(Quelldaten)
--

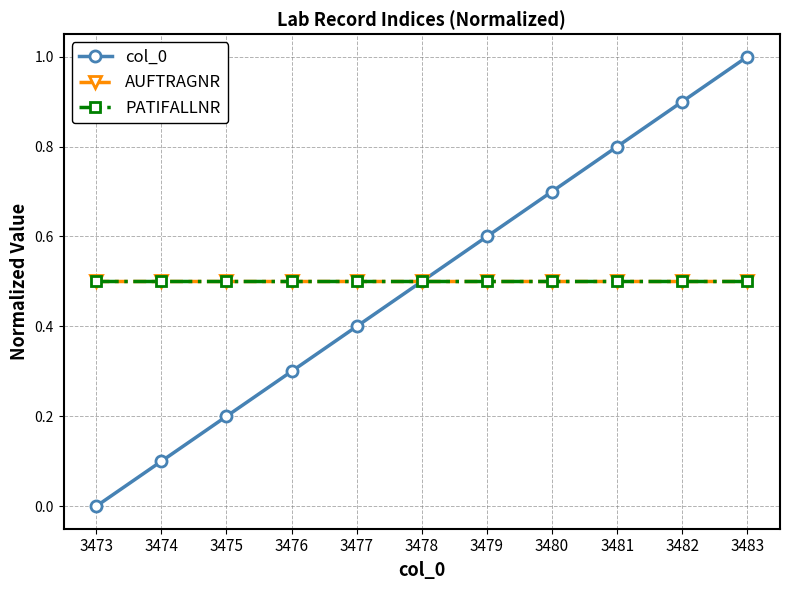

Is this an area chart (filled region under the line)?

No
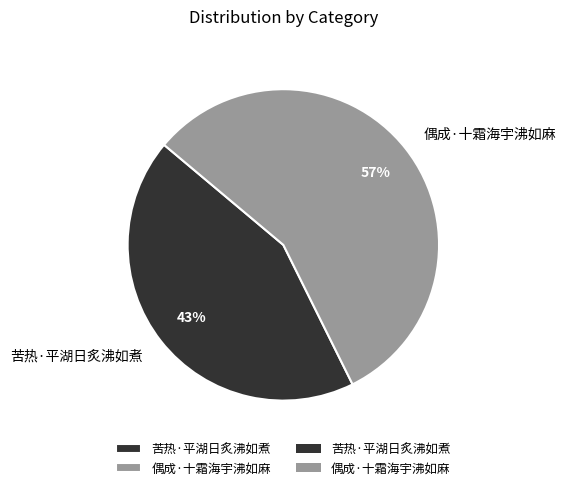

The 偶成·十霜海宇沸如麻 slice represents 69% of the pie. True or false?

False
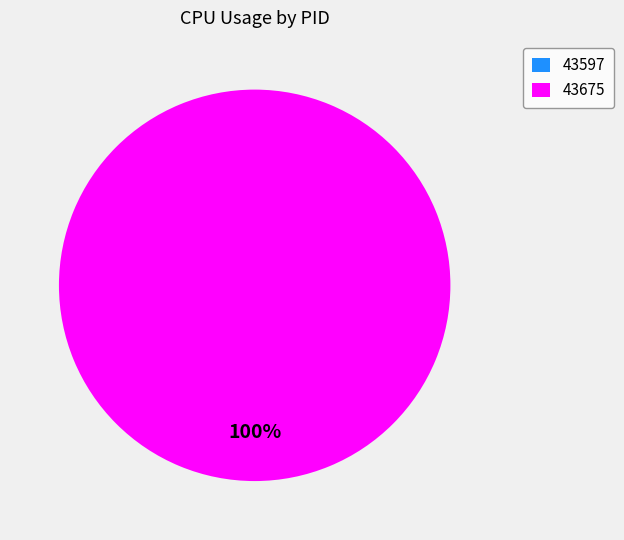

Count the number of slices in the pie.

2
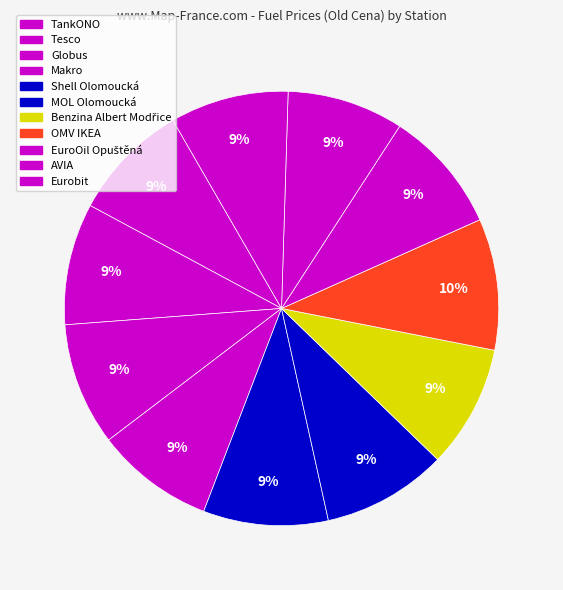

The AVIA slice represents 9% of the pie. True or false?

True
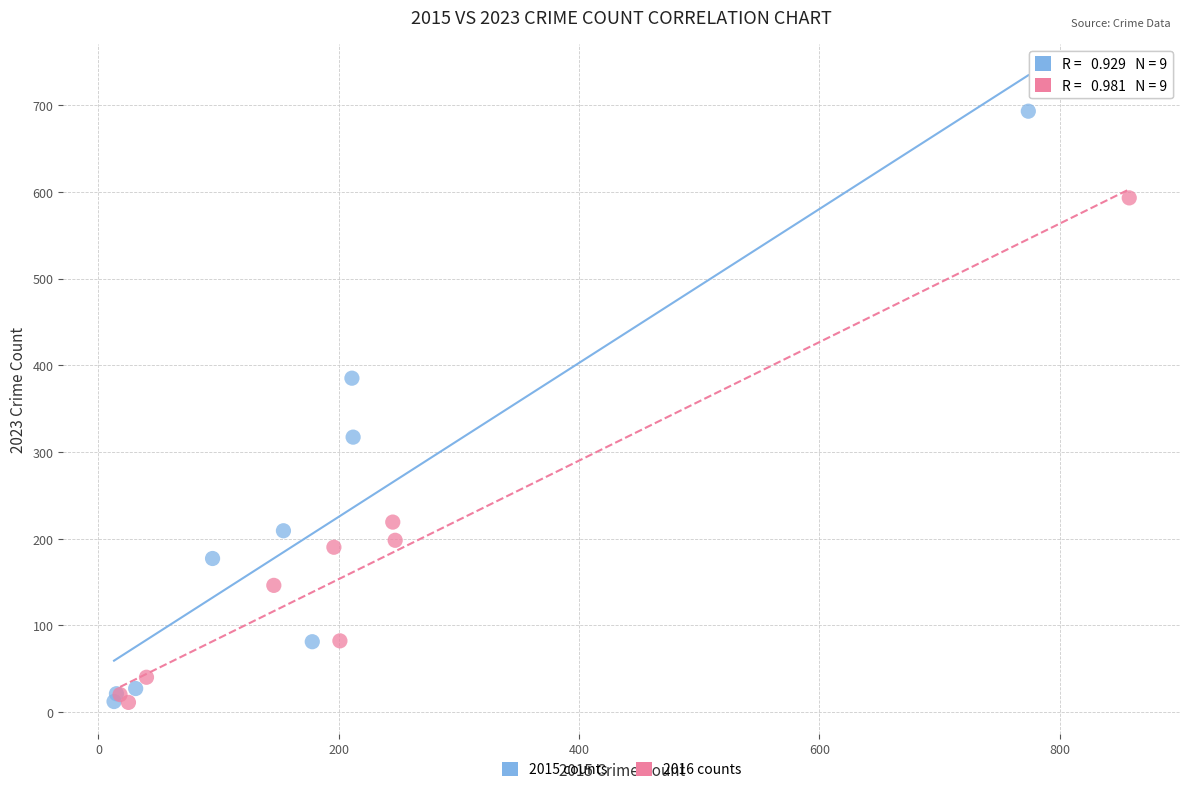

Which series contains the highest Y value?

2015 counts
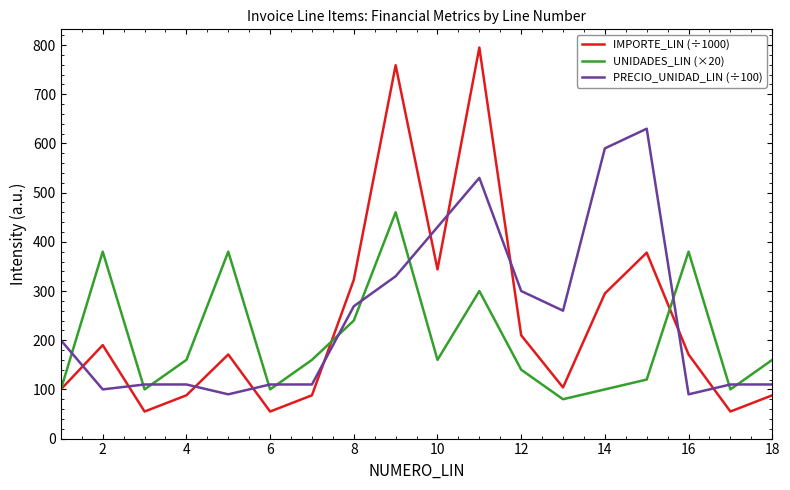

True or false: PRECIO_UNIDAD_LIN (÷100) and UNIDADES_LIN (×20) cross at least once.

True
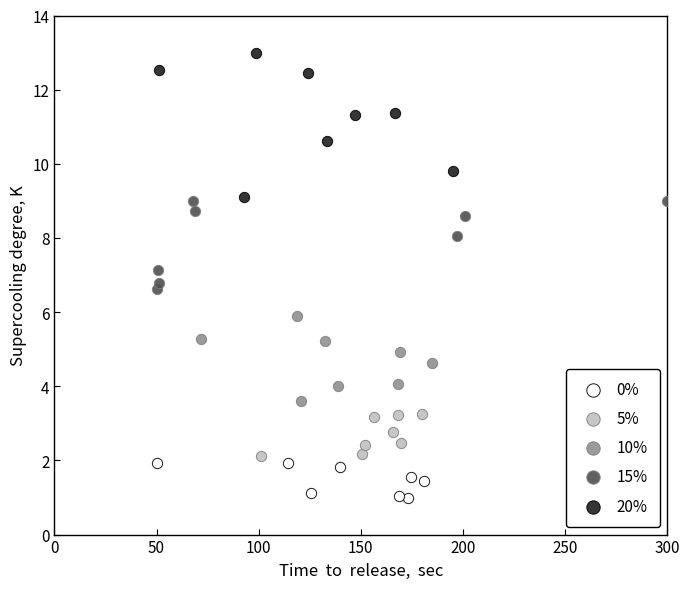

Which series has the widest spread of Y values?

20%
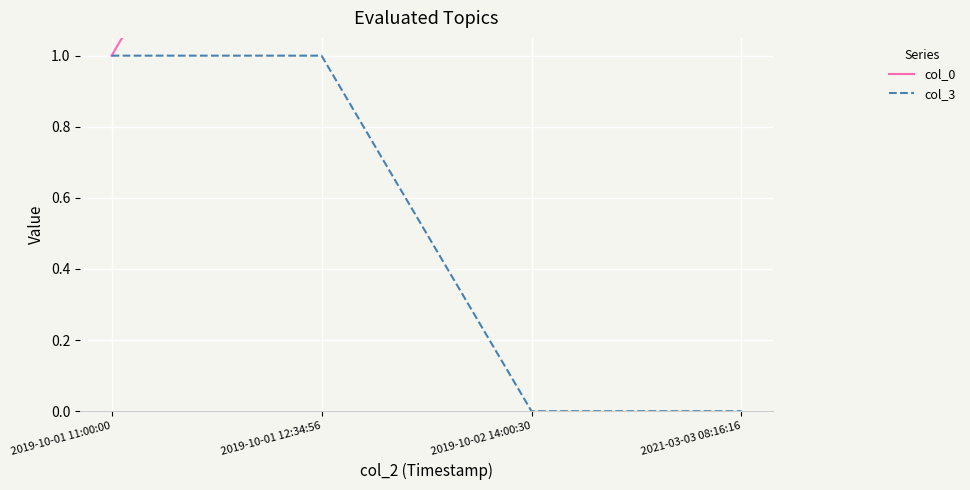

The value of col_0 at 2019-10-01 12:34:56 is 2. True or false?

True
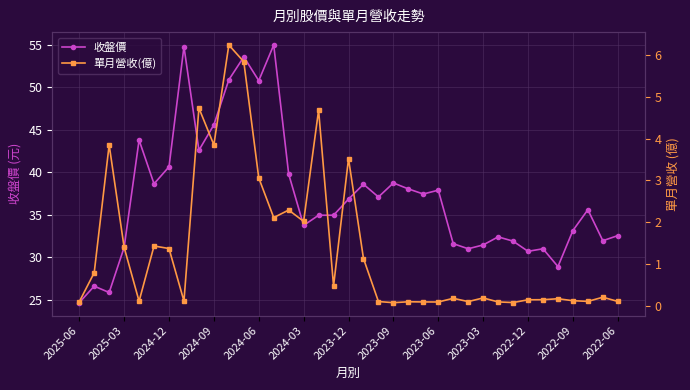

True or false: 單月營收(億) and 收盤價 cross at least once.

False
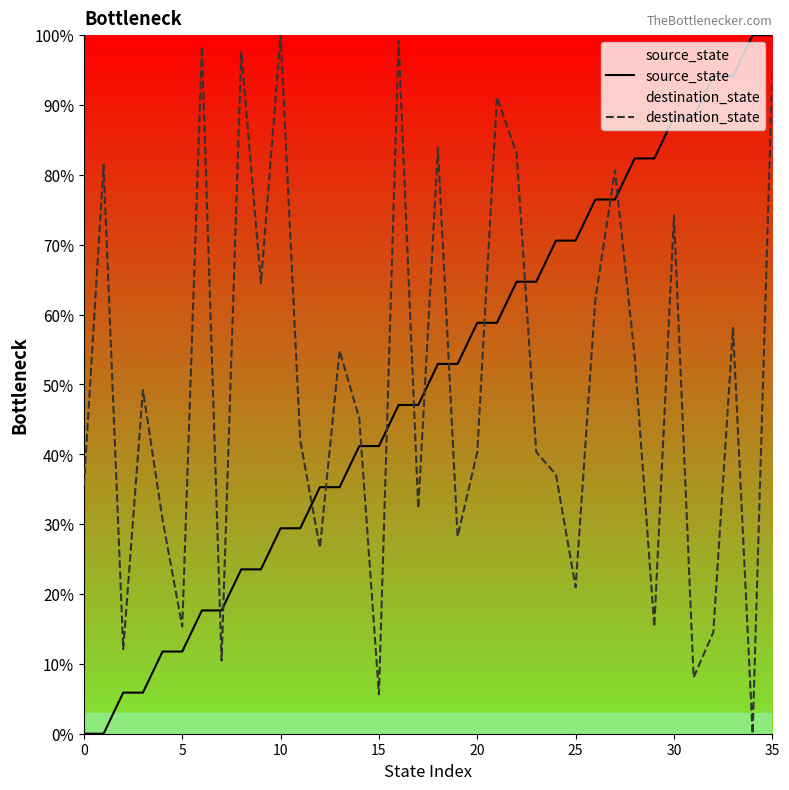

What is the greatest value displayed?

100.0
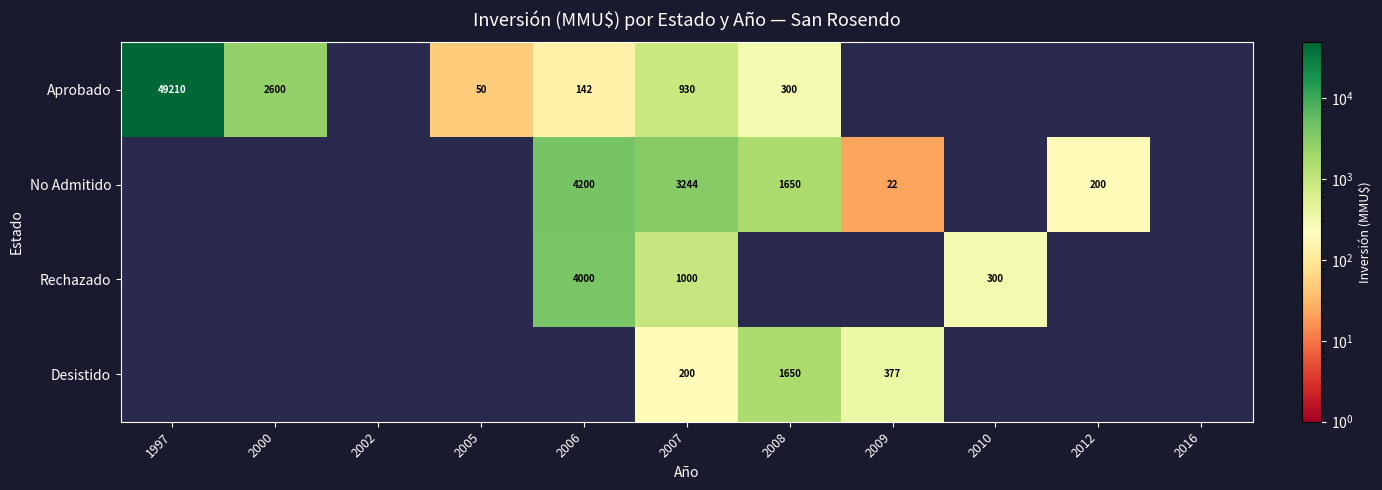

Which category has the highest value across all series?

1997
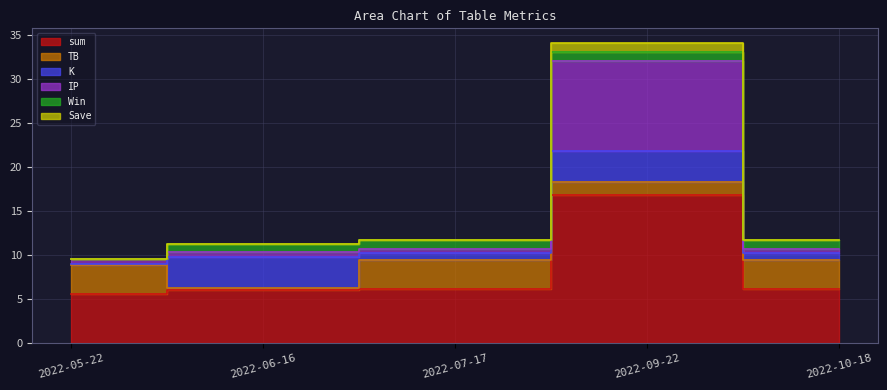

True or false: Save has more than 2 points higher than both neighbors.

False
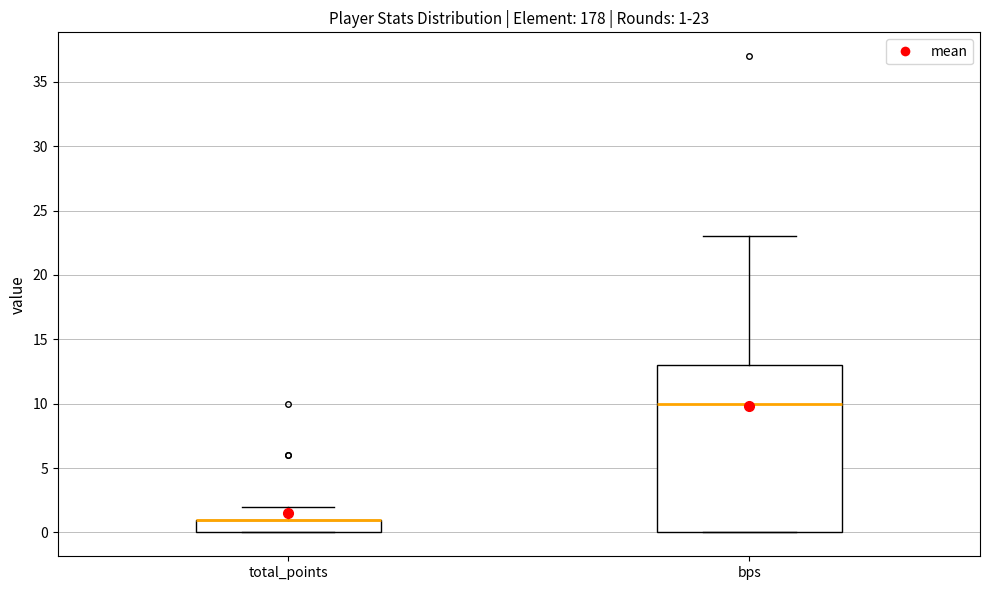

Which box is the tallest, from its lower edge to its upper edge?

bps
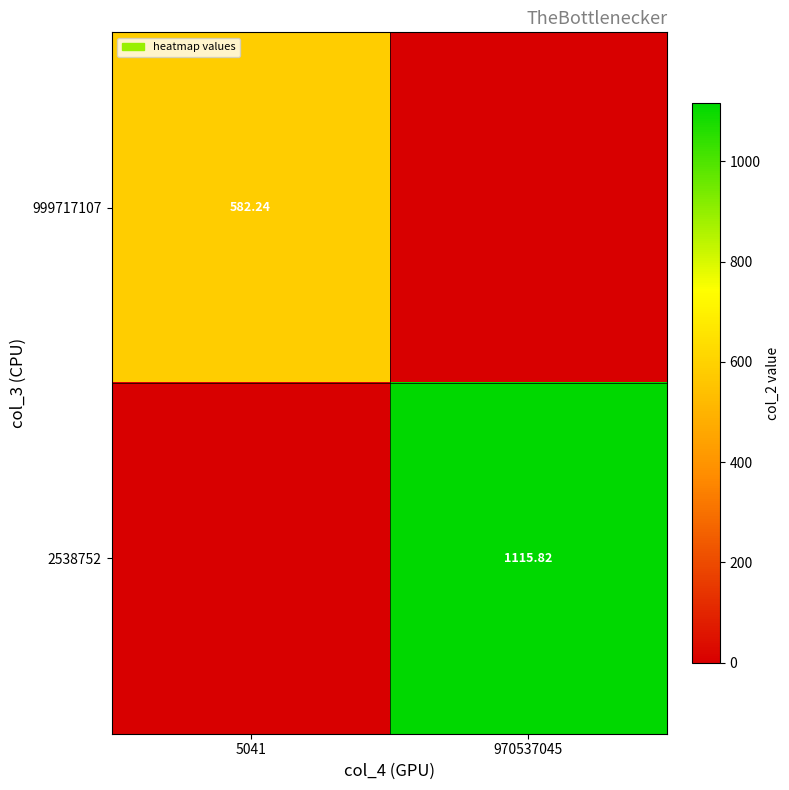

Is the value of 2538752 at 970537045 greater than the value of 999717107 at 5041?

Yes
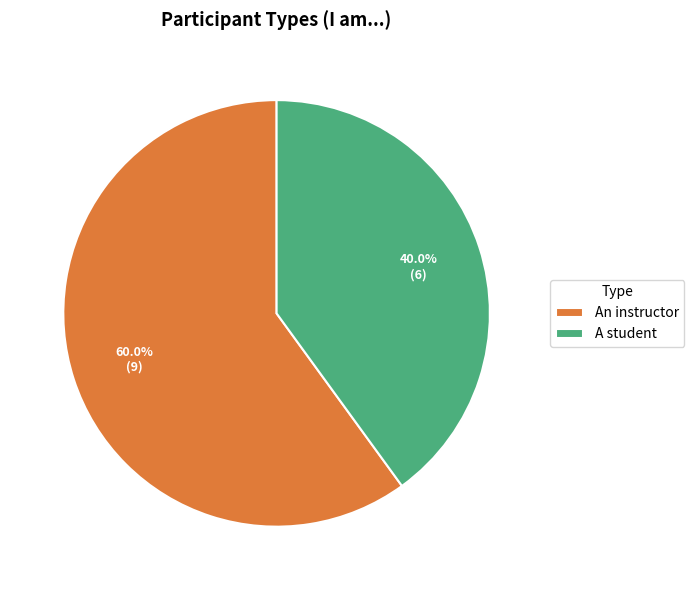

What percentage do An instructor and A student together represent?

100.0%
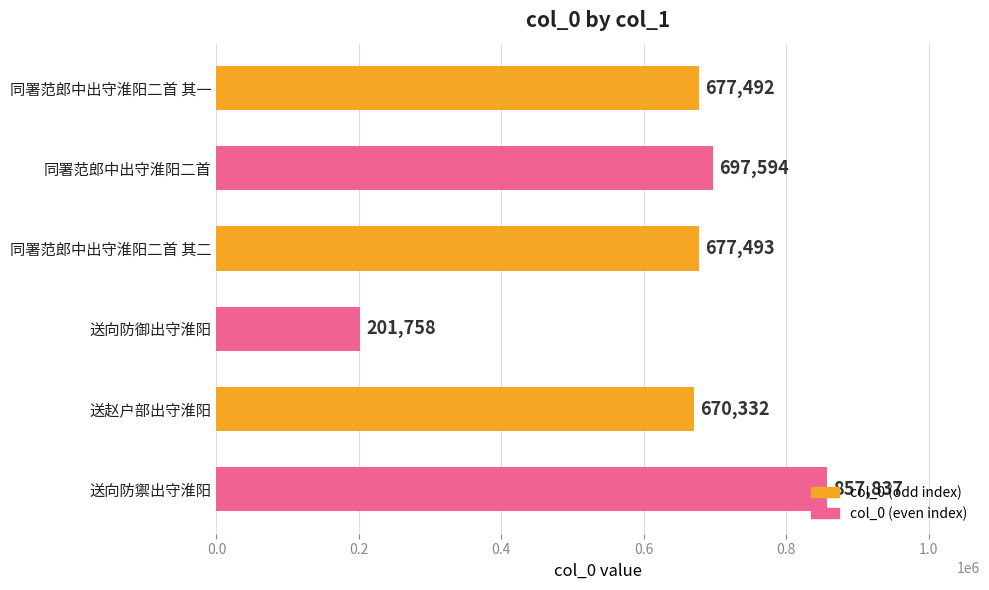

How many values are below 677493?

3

--

Stelle alle Zeilen der Daten oben als JSON-Liste von Strings dar, einen String pro Zeile und ohne Leerzeilen. Lass die Bildverweise dabei weg.

[
  "Is this an area chart (filled region under the line)?",
  "No",
  "The 偶成·十霜海宇沸如麻 slice represents 69% of the pie. True or false?",
  "False",
  "Count the number of slices in the pie.",
  "2",
  "The AVIA slice represents 9% of the pie. True or false?",
  "True",
  "Which series contains the highest Y value?",
  "2015 counts",
  "True or false: PRECIO_UNIDAD_LIN (÷100) and UNIDADES_LIN (×20) cross at least once.",
  "True",
  "Which series has the widest spread of Y values?",
  "20%",
  "The value of col_0 at 2019-10-01 12:34:56 is 2. True or false?",
  "True",
  "True or false: 單月營收(億) and 收盤價 cross at least once.",
  "False",
  "What is the greatest value displayed?",
  "100.0",
  "Which category has the highest value across all series?",
  "1997",
  "True or false: Save has more than 2 points higher than both neighbors.",
  "False",
  "Which box is the tallest, from its lower edge to its upper edge?",
  "bps",
  "Is the value of 2538752 at 970537045 greater than the value of 999717107 at 5041?",
  "Yes",
  "What percentage do An instructor and A student together represent?",
  "100.0%",
  "How many values are below 677493?",
  "3"
]